Surry focuses on its future
Published 4:33 pm Tuesday, August 10, 2021
Community leaders in a rural county like Surry could spend their time whining about their declining population and economic plight in an era with fewer and fewer manufacturing and agricultural jobs. Or they can choose to focus on what they can control.
Give them credit for doing just that with an all-out commitment to providing the best of broadband internet service to every home and business in the county.
Don’t look now, but Surry is in a race with rural Bath County in western Virginia to be the first in the commonwealth to offer a fiber-to-the-home internet connection to every single citizen. As reporter Stephen Faleski details elsewhere in this week’s edition, fiber optic is the “gold standard” of broadband service.
A partnership among Surry County government, the Prince George Electric Cooperative and Dominion Energy already has extended fiber optic infrastructure to two-thirds of the county, with the remaining third expected to be online by the end of October.
As a bonus, Dominion has been updating its energy grid in the county, facilitating the internet project’s fast progress.

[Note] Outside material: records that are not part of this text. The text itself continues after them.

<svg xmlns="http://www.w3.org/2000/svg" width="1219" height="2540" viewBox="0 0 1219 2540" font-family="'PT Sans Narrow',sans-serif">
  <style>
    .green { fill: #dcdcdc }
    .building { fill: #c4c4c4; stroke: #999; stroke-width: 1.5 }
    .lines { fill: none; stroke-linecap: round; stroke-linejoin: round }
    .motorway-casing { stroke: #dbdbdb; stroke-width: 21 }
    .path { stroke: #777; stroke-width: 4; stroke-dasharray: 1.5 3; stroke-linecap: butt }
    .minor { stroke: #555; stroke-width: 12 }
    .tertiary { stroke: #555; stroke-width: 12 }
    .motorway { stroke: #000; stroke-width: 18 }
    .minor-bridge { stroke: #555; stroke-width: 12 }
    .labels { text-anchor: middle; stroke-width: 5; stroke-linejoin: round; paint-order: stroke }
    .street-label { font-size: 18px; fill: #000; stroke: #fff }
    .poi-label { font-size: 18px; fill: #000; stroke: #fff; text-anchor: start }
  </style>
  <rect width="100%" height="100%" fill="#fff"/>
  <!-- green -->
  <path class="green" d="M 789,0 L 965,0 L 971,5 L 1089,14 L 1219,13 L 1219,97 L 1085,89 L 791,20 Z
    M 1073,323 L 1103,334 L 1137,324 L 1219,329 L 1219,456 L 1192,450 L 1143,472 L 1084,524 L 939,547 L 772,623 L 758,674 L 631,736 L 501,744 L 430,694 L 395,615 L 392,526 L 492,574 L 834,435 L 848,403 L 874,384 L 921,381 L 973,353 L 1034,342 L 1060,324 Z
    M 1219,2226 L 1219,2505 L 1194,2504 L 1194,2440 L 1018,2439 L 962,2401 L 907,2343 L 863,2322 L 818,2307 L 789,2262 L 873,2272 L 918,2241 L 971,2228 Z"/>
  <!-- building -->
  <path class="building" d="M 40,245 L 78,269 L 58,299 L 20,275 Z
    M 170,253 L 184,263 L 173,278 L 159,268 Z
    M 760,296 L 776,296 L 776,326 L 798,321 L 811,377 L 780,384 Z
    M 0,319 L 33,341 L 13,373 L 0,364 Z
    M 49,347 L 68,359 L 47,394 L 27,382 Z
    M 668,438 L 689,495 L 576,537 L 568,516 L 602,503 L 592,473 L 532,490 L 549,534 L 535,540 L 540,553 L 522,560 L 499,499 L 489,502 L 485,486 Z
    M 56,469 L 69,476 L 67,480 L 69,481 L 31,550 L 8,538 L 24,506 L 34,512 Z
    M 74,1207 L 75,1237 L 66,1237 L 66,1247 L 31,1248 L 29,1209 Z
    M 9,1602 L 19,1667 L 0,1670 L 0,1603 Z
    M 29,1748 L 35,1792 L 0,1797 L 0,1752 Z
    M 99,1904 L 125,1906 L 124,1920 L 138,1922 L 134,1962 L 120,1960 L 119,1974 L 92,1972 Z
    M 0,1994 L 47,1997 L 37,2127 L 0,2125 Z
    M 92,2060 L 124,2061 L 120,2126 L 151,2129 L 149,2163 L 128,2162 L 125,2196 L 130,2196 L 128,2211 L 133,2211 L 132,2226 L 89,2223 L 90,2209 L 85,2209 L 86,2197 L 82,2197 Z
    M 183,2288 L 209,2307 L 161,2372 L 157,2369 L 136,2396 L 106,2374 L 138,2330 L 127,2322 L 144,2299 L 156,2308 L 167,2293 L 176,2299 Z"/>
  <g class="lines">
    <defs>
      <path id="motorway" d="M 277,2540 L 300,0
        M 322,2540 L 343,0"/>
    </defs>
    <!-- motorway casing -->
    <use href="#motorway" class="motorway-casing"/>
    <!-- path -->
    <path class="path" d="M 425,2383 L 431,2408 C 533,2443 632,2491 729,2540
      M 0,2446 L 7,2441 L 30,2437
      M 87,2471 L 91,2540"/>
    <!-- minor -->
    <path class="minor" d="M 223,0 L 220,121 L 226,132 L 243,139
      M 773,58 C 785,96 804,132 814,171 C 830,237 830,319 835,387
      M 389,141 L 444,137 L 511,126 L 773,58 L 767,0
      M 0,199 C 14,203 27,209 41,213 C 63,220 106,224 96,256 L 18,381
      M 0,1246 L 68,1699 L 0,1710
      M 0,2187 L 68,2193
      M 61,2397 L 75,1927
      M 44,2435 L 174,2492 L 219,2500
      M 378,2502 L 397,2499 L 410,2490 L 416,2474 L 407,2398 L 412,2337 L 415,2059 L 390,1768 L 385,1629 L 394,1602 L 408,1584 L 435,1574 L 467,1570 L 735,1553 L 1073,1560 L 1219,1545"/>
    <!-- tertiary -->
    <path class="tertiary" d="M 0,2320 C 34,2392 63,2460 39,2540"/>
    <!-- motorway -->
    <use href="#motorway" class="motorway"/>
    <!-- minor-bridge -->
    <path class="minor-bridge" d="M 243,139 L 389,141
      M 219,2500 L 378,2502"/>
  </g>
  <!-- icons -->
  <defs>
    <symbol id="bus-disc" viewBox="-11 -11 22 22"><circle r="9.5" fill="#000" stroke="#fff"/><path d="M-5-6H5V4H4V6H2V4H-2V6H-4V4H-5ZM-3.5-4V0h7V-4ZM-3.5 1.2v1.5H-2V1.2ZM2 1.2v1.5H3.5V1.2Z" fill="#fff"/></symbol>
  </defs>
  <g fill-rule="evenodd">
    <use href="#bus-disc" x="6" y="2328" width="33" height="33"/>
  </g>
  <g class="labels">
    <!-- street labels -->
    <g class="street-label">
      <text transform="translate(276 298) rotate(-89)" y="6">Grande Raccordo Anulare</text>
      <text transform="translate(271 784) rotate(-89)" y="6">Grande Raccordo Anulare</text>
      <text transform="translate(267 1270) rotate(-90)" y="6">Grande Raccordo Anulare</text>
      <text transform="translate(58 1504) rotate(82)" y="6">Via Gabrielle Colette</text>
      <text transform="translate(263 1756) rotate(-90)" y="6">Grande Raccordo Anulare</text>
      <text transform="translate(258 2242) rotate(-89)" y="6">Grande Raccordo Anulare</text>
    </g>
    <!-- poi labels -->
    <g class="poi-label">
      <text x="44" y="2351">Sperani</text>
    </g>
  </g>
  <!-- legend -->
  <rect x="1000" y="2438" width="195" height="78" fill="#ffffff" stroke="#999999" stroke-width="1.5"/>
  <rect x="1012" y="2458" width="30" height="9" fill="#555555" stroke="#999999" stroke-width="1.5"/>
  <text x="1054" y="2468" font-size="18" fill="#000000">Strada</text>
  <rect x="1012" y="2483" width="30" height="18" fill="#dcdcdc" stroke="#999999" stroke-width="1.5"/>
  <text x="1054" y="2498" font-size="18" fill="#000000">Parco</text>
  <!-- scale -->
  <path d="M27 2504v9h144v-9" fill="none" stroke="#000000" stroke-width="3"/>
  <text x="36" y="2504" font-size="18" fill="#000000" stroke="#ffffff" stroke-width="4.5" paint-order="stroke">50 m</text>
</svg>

Over 700 of the roughly 2,400 households that now have access to broadband in Surry County have opted to take advantage of the service and request a fiber-to-the-home connection, Faleski reports, with another 136 connections pending.
Generally, it takes about four weeks from the date a fiber-to-the-home request is made to the date that a house is added to the network.
Fiber optic is a game-changer for schoolchildren, tomorrow’s workforce in Surry County. Remote learning opportunities were already abundant before COVID-19, but the pandemic has accelerated the supplemental educational opportunities available to kids.
Fiber-to-the-home also gives the county an immediate advantage in economic development, as companies these days are insistent on first-rate internet connectivity when they are looking for places to build and invest.
State officials wisely plan to invest a big chunk of COVID-19 federal relief funds in broadband expansion, with a goal of universal access in Virginia by 2024. The Surry County broadband partnership is showing the way for the rest of Virginia. That’s something to be proud of.